Le manque ou la destruction des matières premières auront lieu sur une échelle plus ou moins vaste, selon les conditions dans lesquelles la lutte se sera déroulée, et continuera à se dérouler. Le rythme de la production sera brisé. Quelles statistiques peut-on dresser, assez certaines pour centraliser l’organisation du travail ? Est-il possible de construire si rapidement un appareil de production, d’innover quelque chose d’assez parfait pour ne pas permettre l’intervention des autres facteurs (syndicats, comités d’usines, coopératives, associations surgies spontanément, etc), d’œuvrer en toute liberté, avec la souplesse et l’élasticité requises par les évènements ? Quelle absurdité!… N’en déplaise aux ravaudeurs de « géométrie sociale », cette conception rigide démontre leur incapacité absolue de faire face aux problèmes quotidiens de la vie en période révolutionnaire. Et plus d’un simple manuel à peu près illettré rendrait des services plus importants à la société que tous ces intellectuels sans intelligence.
Toute la révolution russe est la condamnation de cette méthode. « Nous ordonnons de n’agir que d’après les ordres par nous transmis. Et ceux qui transgresseront cette ordonnance seront considérés comme contre-révolutionnaires, et traités comme tel », a proclamé, de Moscou, le Comité Central du P.C. Les forces de répression sont entrées en jeu et ont empêché par une oppression continuelle que les différents groupements créés par la masse du peuple au cours de la révolution ne mettent à exécution les projets de leurs créateurs. Mais Moscou ne peut pas organiser la production. En conséquence, tout s’arrête, s’immobilise. La faim fait son apparition, le mécontentement surgit, l’espoir tombe, la flamme révolutionnaire s’éteint. Pour faire marcher ces masses, les dictateurs renforcent leur appareil d’imposition, ce qui intensifie la querelle, et aboutit à… la résistance passive des ouvriers et des paysans qui ne travaillent pas (c’est le seul moyen de protestation qui leur reste), ou à l’insurrection armée comme celle de Cronstadt.
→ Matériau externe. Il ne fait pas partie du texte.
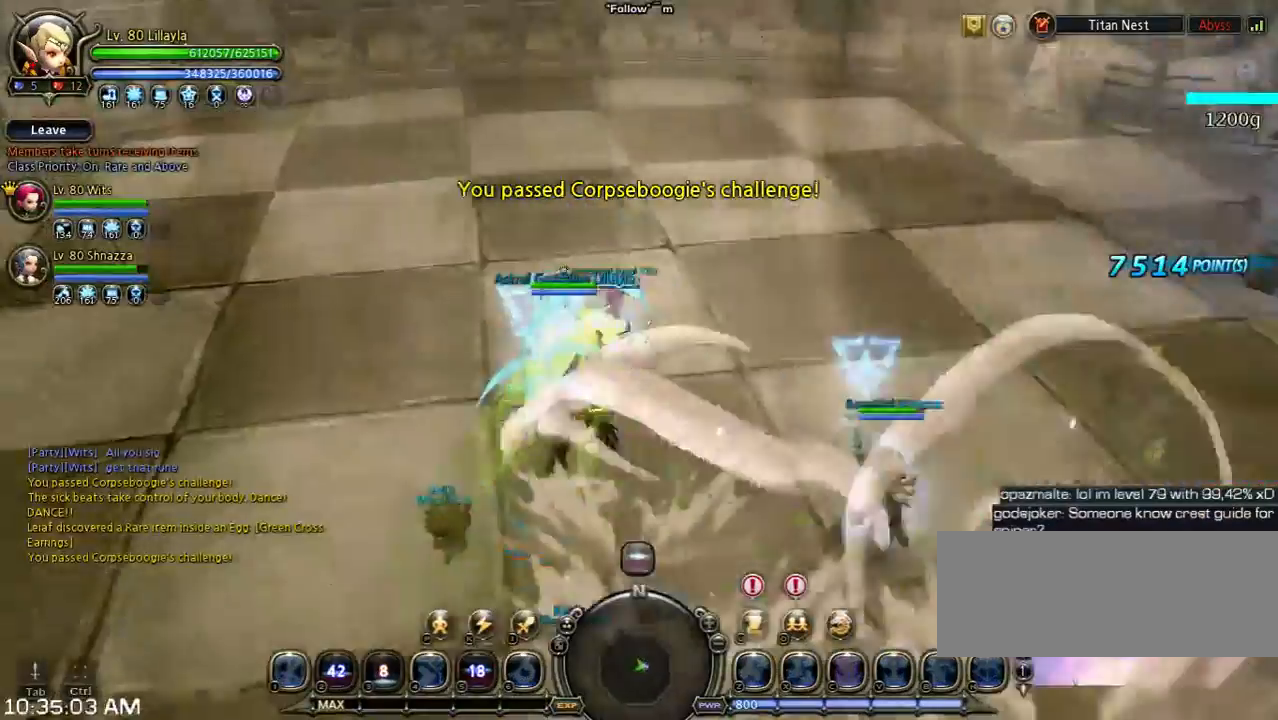
{"keys": ["4", "w"], "events": [[333, "4", "down"]]}
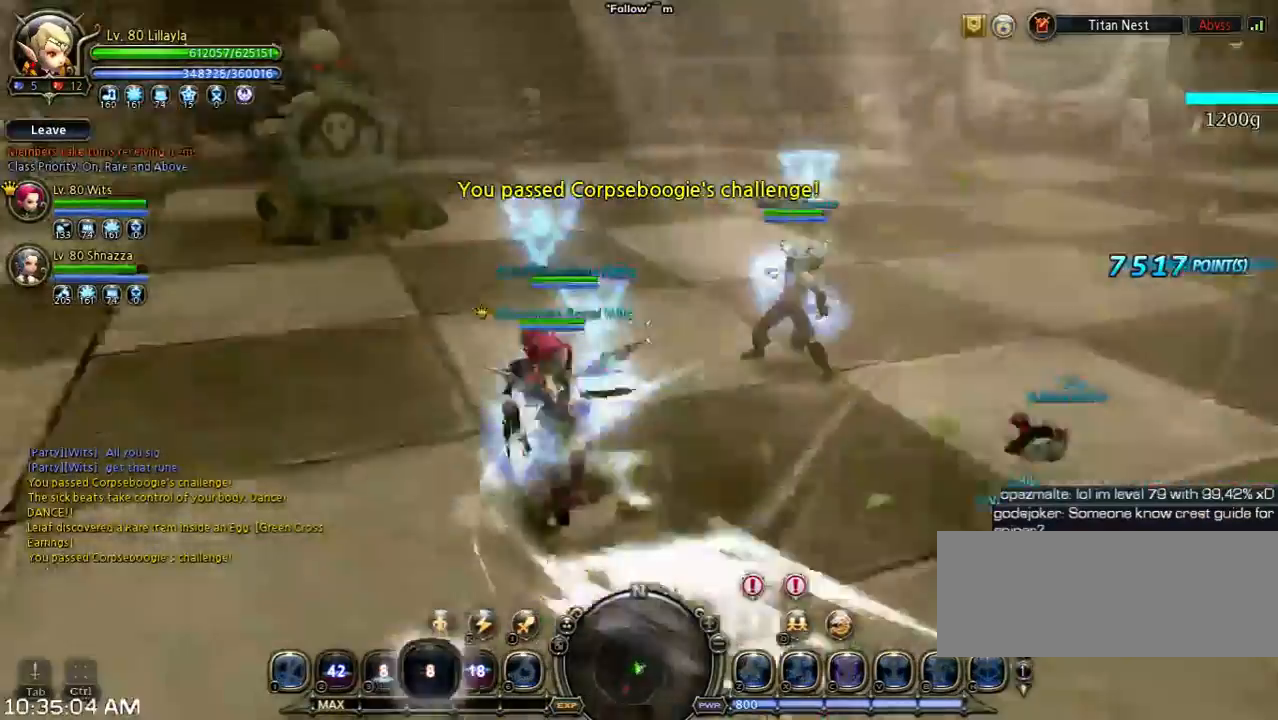
{"keys": ["shift"], "events": [[33, "4", "up"], [300, "shift", "down"], [500, "w", "up"]]}
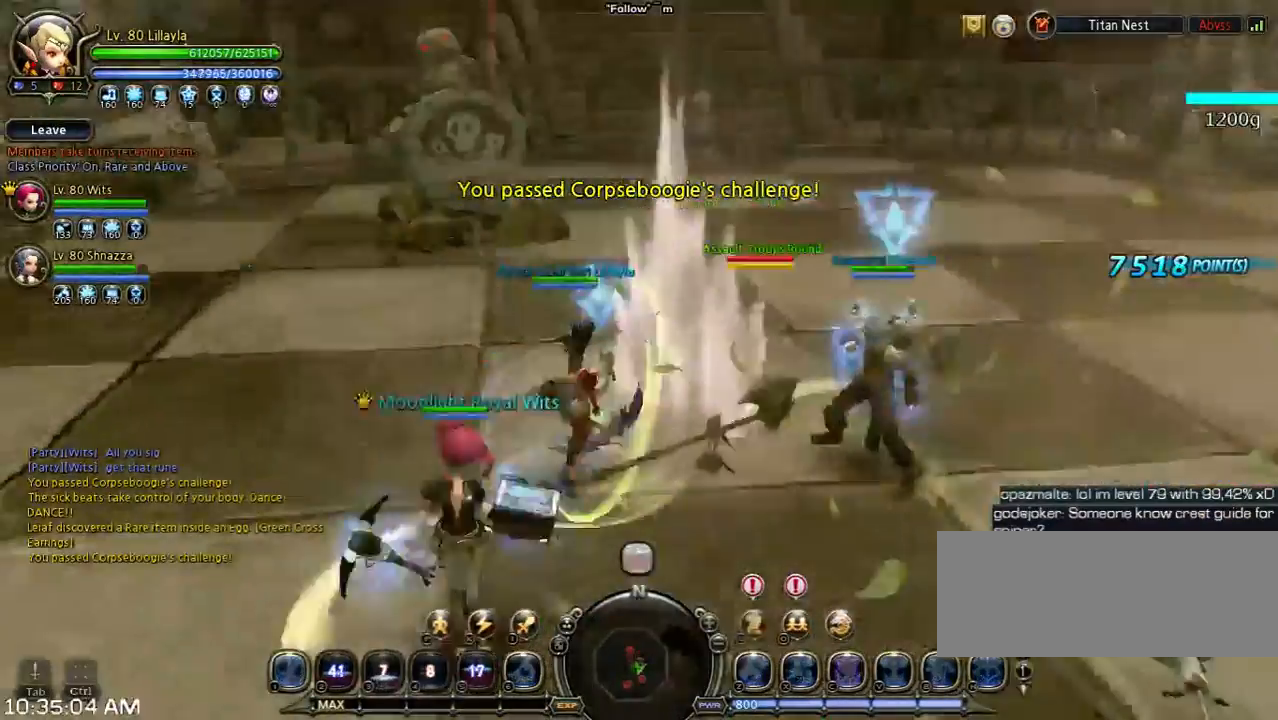
{"keys": ["a", "shift", "w"], "events": [[233, "a", "down"], [233, "w", "down"]]}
L’élaboration d’une société communiste est trop difficile et trop complexe pour que des résultats définitifs soient acquis en dix ou quinze ans. Pendant longtemps nous devrons, par manque d’approvisionnement, de ravitaillement, de transports faire en sorte que chaque région, chaque contrée, se suffise à elle-même, par ses propres moyens. Dans certaines cas, le retour à des formes primitives de production sera inévitable. Puis, lentement, les obstacles seront éliminés, la cohésion se rétablira, le concert des machines et de l’Effort humain s’élèvera, dont la direction sera centralisée, rationnellement, de bas eu haut, par de simples exécuteurs de la volonté des producteurs.
Car, la normalité revenue, nous serons obligés d’avoir recours à la synthèse centraliste-fédéraliste. Si les besoins de l’industrie et du chauffage rendent nécessaire l’extraction de quarante millions de tonnes de charbon par an, il nous faudra savoir ce que les mineurs du Nord, de l’Ouest, du Centre, etc., pourront fournir selon la richesse des puits, les possibilités de travail, le perfectionnement et l’abondance de l’outillage, l’importance de la main‑d’œuvre. Se basant sur ces contingences, les techniciens qui auront centralisé le matériel d’étude nécessaire, pourront procéder à la répartition du travail. Et les mineurs pourront contrôler les raisons des mesures prises par leurs délégués. Il en sera de même pour toutes les branches de la production.
L’interdépendance des nations, des contrées, des régions est aujourd’hui si développée qu’elle ne peut disparaître qu’après un long processus d’évolution. Nous ne devons pas, pour cette raison, ne pas nous efforcer d’y parvenir.
Car, partisan du progrès véritable, de celui qui développe harmonieusement par le jeu de leur activité continuelle toutes les facultés humaines, je pense qu’il nous faut tendre vers la décentralisation dans tous les domaines de l’existence, pour arriver à la formation de l’Homme Intégral.
Et je repousse avec toute mon énergie la conception mécanique qu’ont de la vie les adeptes du « matérialisme historique », dont l’esprit bismarkien nous conduirait à faire de l’être humain un automate dans lequel aurait disparu tout ce qui vibre, tout ce qui pense, tout ce qui veut.